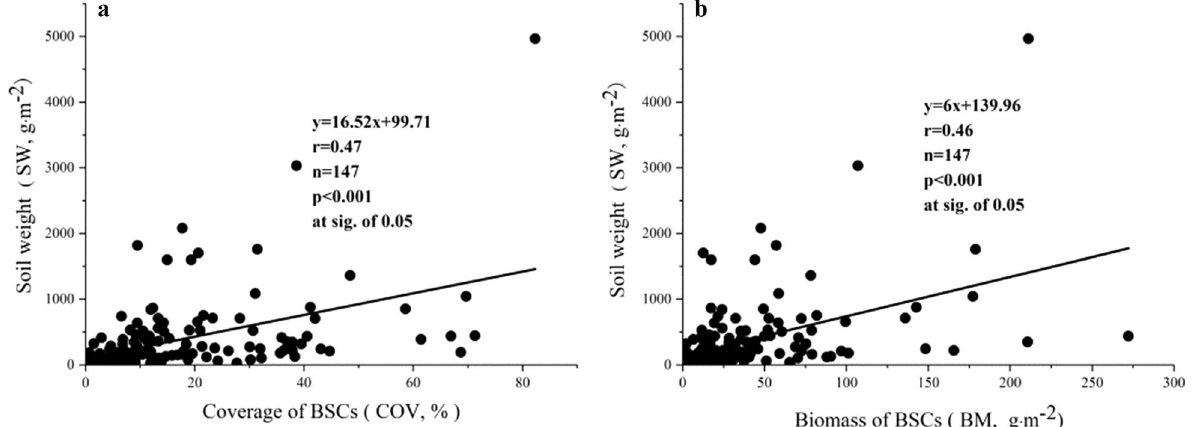
Fig. 8 Relationship between SW and COV ( a ) and BM ( b ) at different sampling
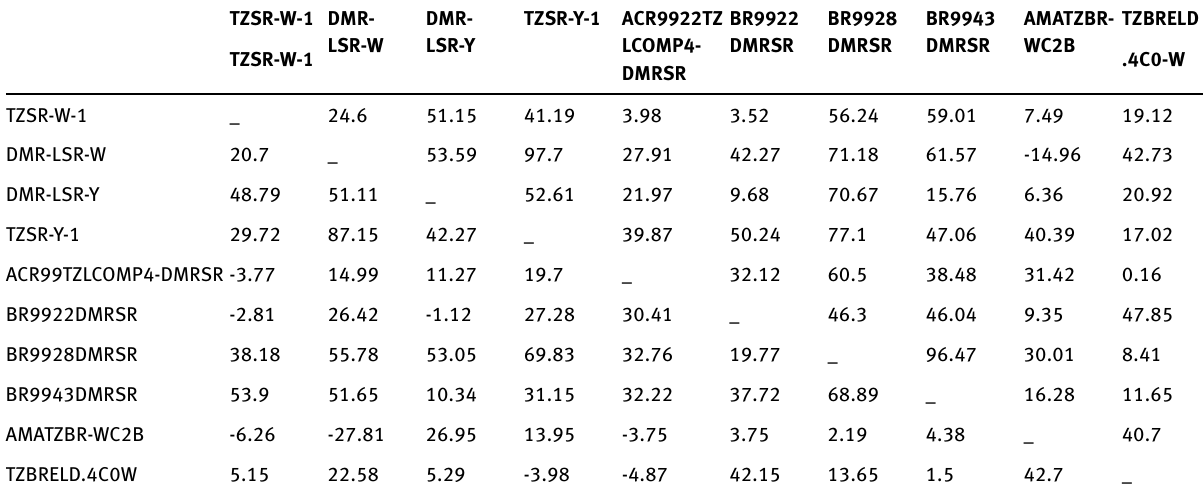
Table 4: Mid-parent heterosis (upper diagonal) and high-parent heterosis (lower diagonal) for maize grain yield in high-N environment at Mokwa and Zaria, 2012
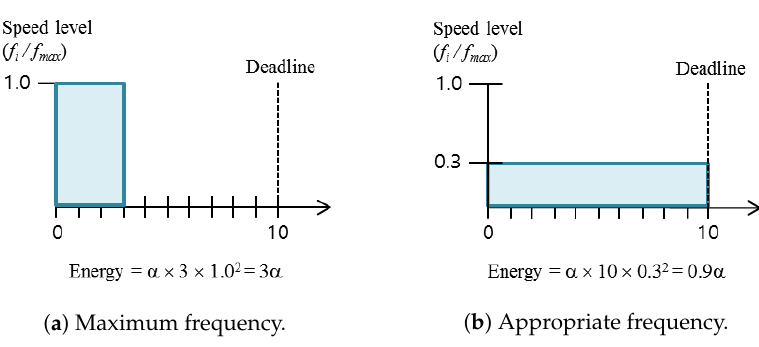
Figure 2. Dynamic voltage scaling (DVS) for real-time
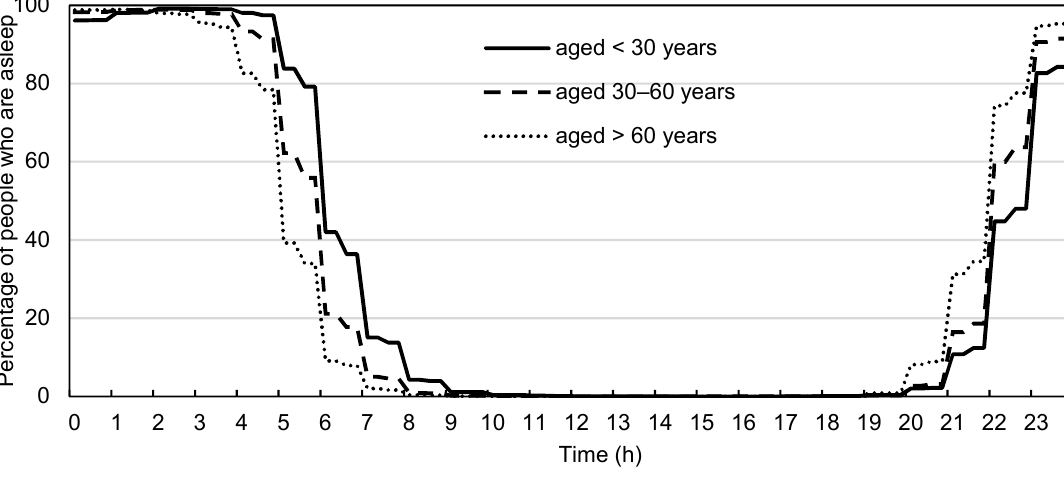
Figure 7. Age di ff erences in Vietnamese people’s sleeping time on Figure 7. Age differences in Vietnamese people’s sleeping time on weekdays.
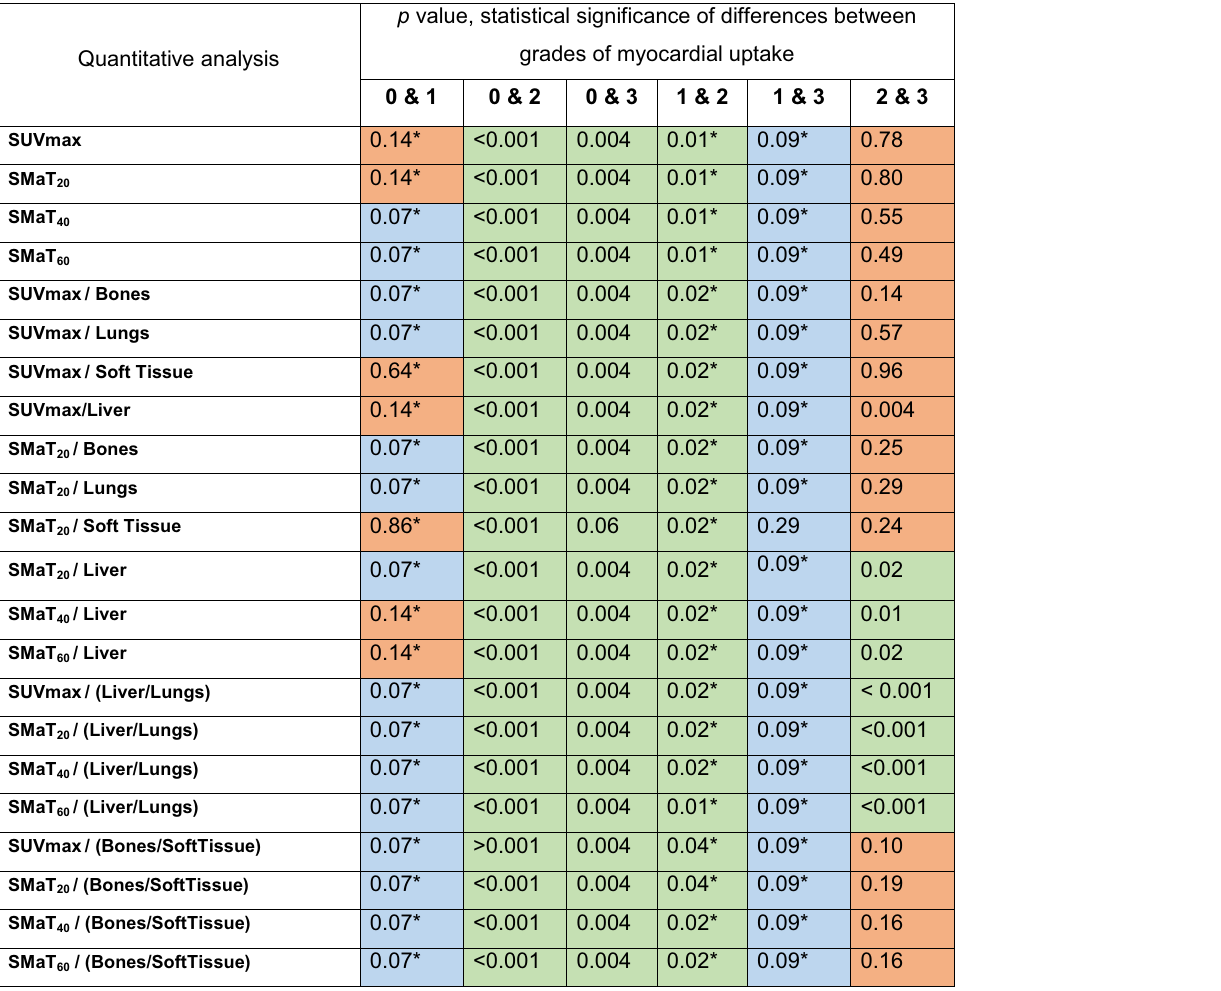
Table 3 Statistical significance of the difference in SUV values between grades of myocardial uptake p value, statistical significance of differences between grades of myocardial uptake Quantitative analysis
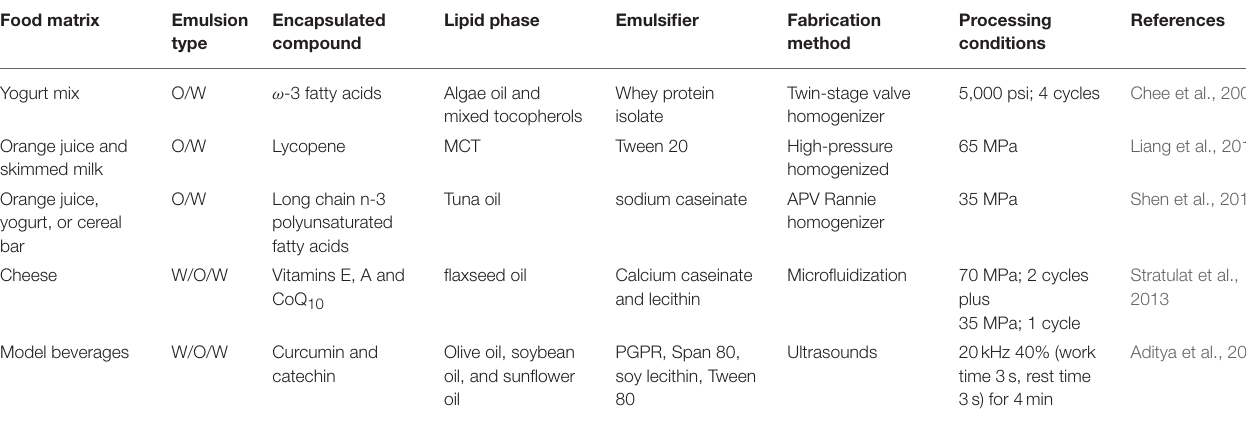
TABLE 1 | Review of the published works reporting emulsion-based nanostructures application in food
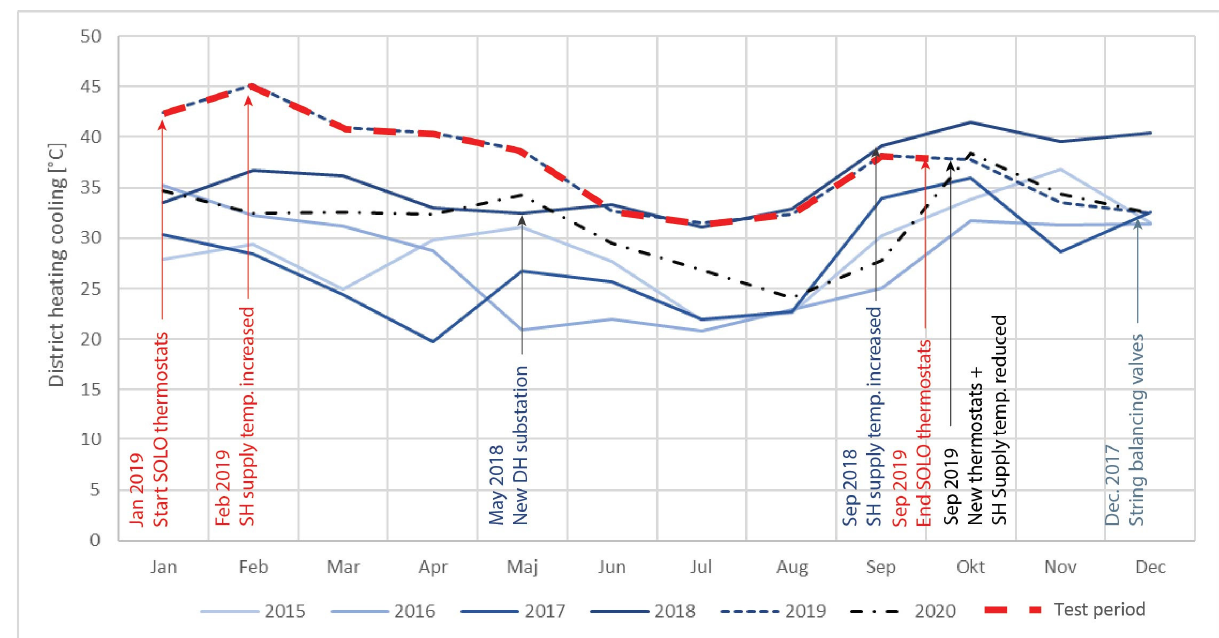
Figure 6. Monthly average district heating temperature difference during the past five years in Building A including timeline for adjustments.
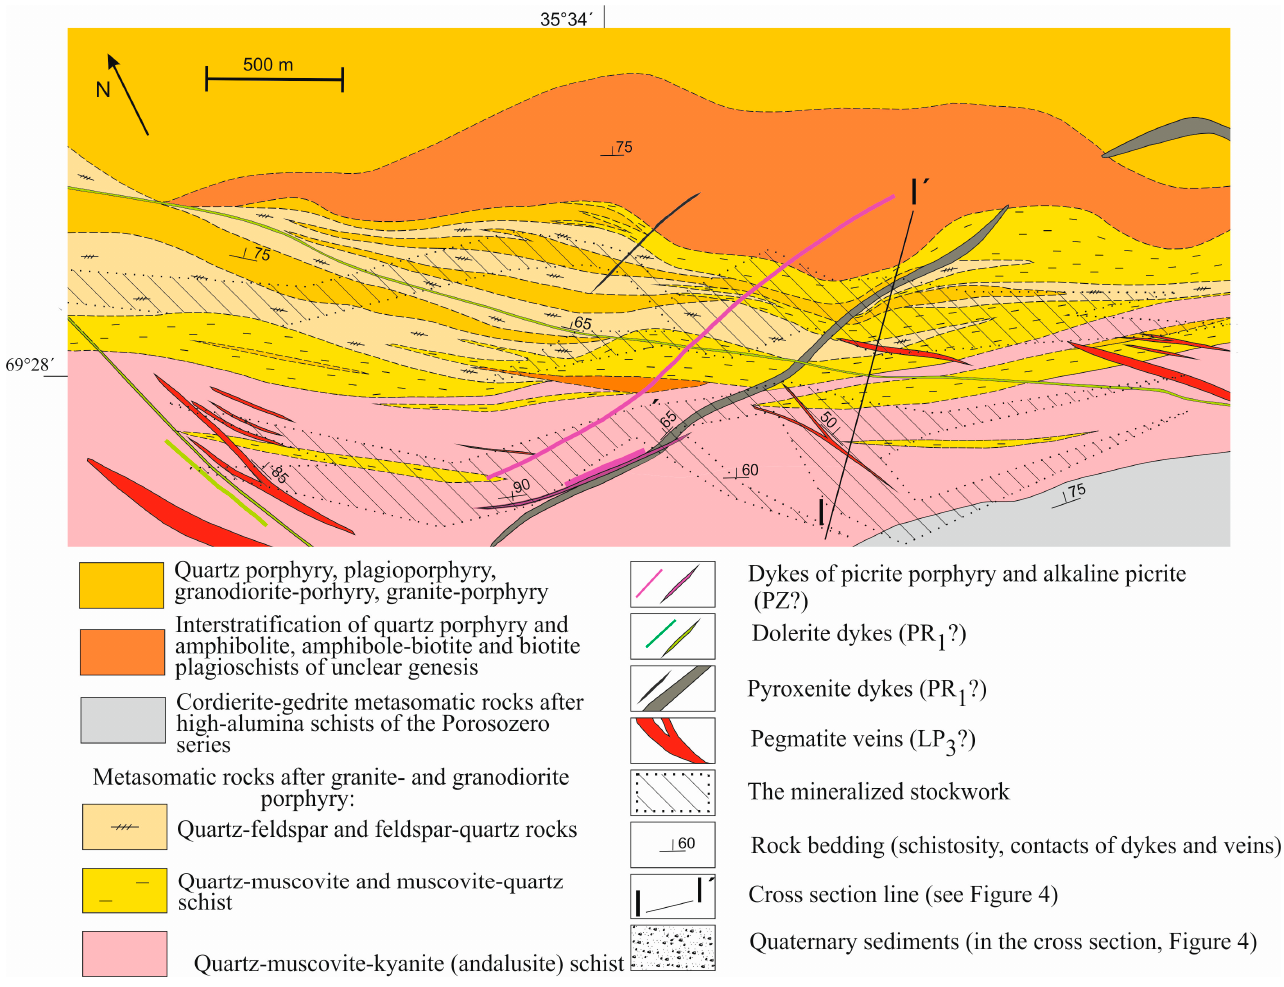
Figure 3. Schematic geological map of the Pellapahk Cu-Mo deposit, modified from reference [9].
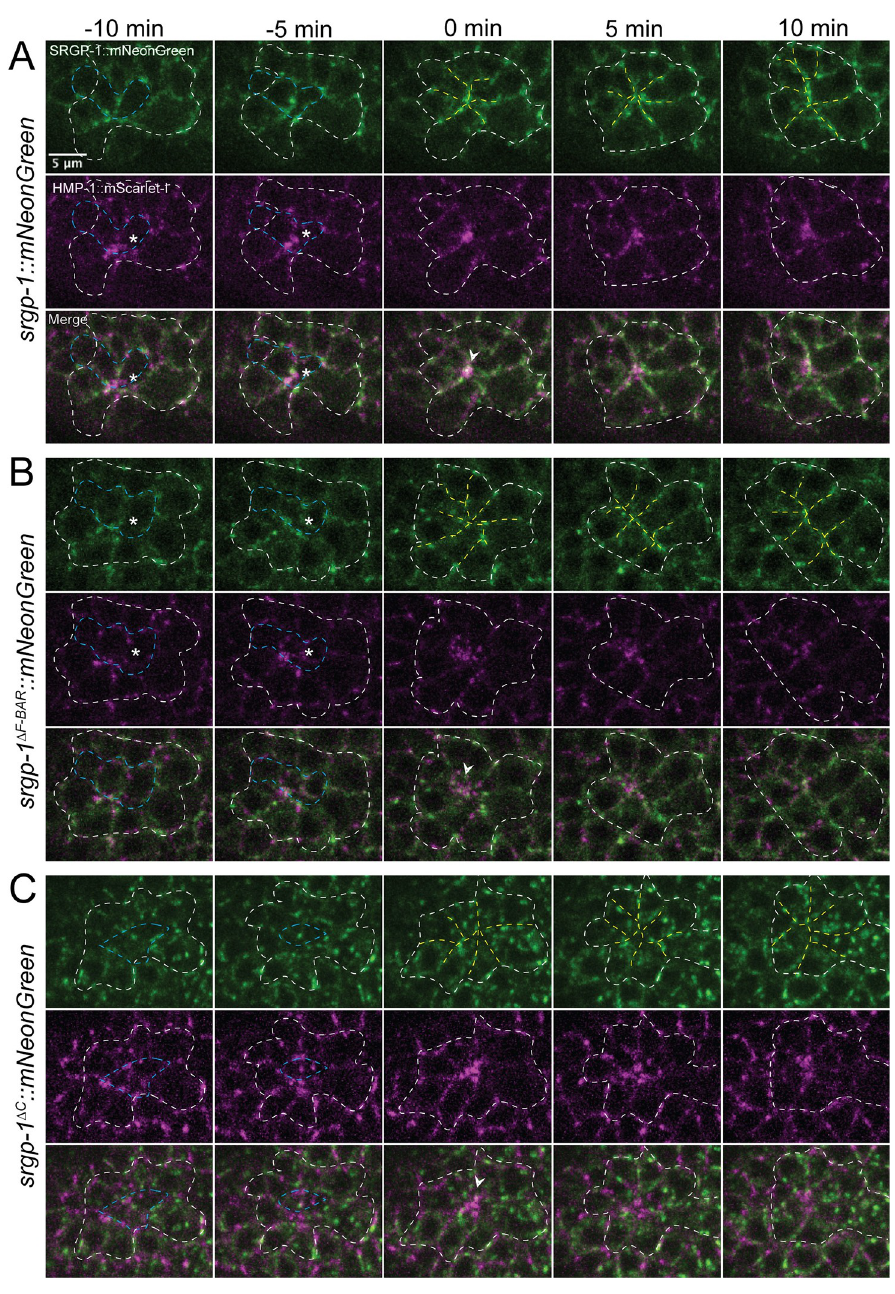
Fig 3. srgp-1 mutants display aberrant HMP-1::mScarlet-I aggregation and anterior rosette formation. Representative embryos expressing full-length or deleted SRGP-1::mNeonGreen, as well as HMP-1::mScarlet-I. ( A ) SRGP-1::mNeonGreen; ( B ) SRGP-1 Δ F-BAR ::mNeonGreen; (C) SRGP-1 Δ C ::mNeonGreen. Blue dotted lines indicate cell internalization that precedes formation of rosettes. White arrowheads indicate the vertex of the rosette following cell internalization. White dotted lines outline cells that contribute to the rosette; yellow dotted lines depict cells arranged around the vertex of the rosette. Scale bar is 5 μ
● ● ● ● ● ● ●
▸ What is required: Exact lines only, please. Repeat everything from the top of the records through the line containing "TABLE 1 | Review", both ends in and pictures out.

▸ Response to this task:
Fig. 8 Relationship between SW and COV ( a ) and BM ( b ) at different sampling
Table 4: Mid-parent heterosis (upper diagonal) and high-parent heterosis (lower diagonal) for maize grain yield in high-N environment at Mokwa and Zaria, 2012
Figure 2. Dynamic voltage scaling (DVS) for real-time
Figure 7. Age di ff erences in Vietnamese people’s sleeping time on Figure 7. Age differences in Vietnamese people’s sleeping time on weekdays.
Table 3 Statistical significance of the difference in SUV values between grades of myocardial uptake p value, statistical significance of differences between grades of myocardial uptake Quantitative analysis
TABLE 1 | Review of the published works reporting emulsion-based nanostructures application in food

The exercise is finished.